#### What is being asked
In the data below, copy out word for word every line from the one that contains "SupplySide Global attracts" through the one that contains "Naturals, Nature's Way, Olipop, Organic", including both of those lines.

#### Listed entries
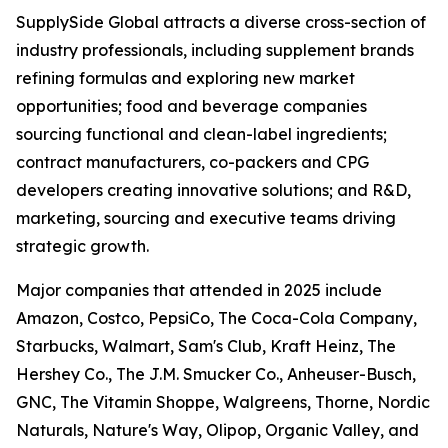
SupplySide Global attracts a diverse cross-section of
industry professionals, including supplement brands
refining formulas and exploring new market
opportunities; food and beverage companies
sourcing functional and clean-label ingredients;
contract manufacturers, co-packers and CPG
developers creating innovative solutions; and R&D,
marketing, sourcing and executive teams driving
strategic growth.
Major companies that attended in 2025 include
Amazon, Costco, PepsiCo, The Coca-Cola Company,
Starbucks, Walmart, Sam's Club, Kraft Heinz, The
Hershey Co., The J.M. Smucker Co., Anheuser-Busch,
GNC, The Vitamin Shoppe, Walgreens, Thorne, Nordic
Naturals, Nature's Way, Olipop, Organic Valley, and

--

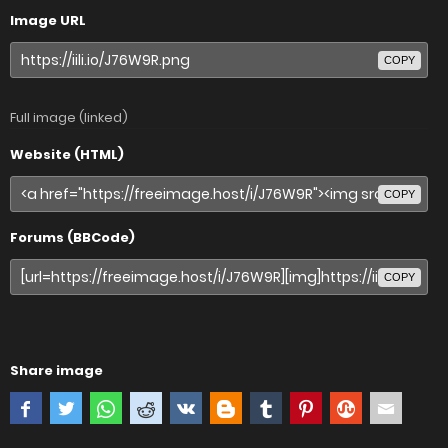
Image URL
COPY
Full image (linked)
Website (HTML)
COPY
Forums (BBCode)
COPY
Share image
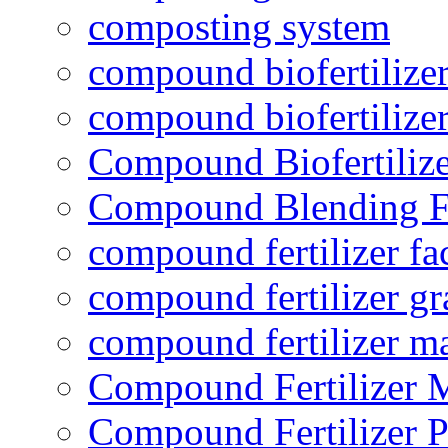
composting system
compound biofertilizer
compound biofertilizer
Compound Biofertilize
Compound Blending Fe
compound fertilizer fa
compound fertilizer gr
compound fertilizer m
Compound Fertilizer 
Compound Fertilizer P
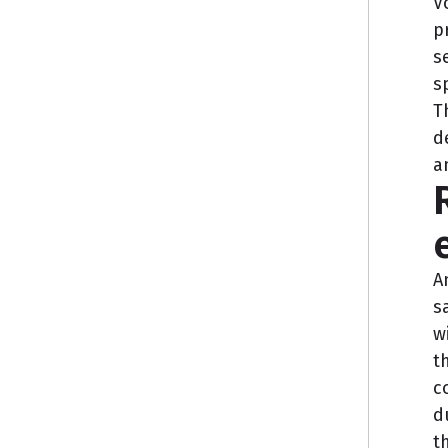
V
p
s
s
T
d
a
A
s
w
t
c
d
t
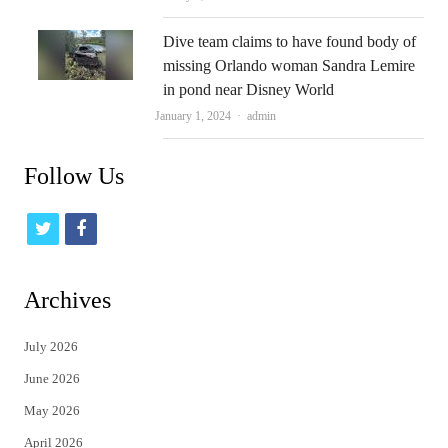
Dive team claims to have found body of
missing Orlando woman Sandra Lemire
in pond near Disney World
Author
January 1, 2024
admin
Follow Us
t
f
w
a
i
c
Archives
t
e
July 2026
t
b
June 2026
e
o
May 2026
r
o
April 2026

#### Result of the task
SupplySide Global attracts a diverse cross-section of
industry professionals, including supplement brands
refining formulas and exploring new market
opportunities; food and beverage companies
sourcing functional and clean-label ingredients;
contract manufacturers, co-packers and CPG
developers creating innovative solutions; and R&D,
marketing, sourcing and executive teams driving
strategic growth.
Major companies that attended in 2025 include
Amazon, Costco, PepsiCo, The Coca-Cola Company,
Starbucks, Walmart, Sam's Club, Kraft Heinz, The
Hershey Co., The J.M. Smucker Co., Anheuser-Busch,
GNC, The Vitamin Shoppe, Walgreens, Thorne, Nordic
Naturals, Nature's Way, Olipop, Organic Valley, and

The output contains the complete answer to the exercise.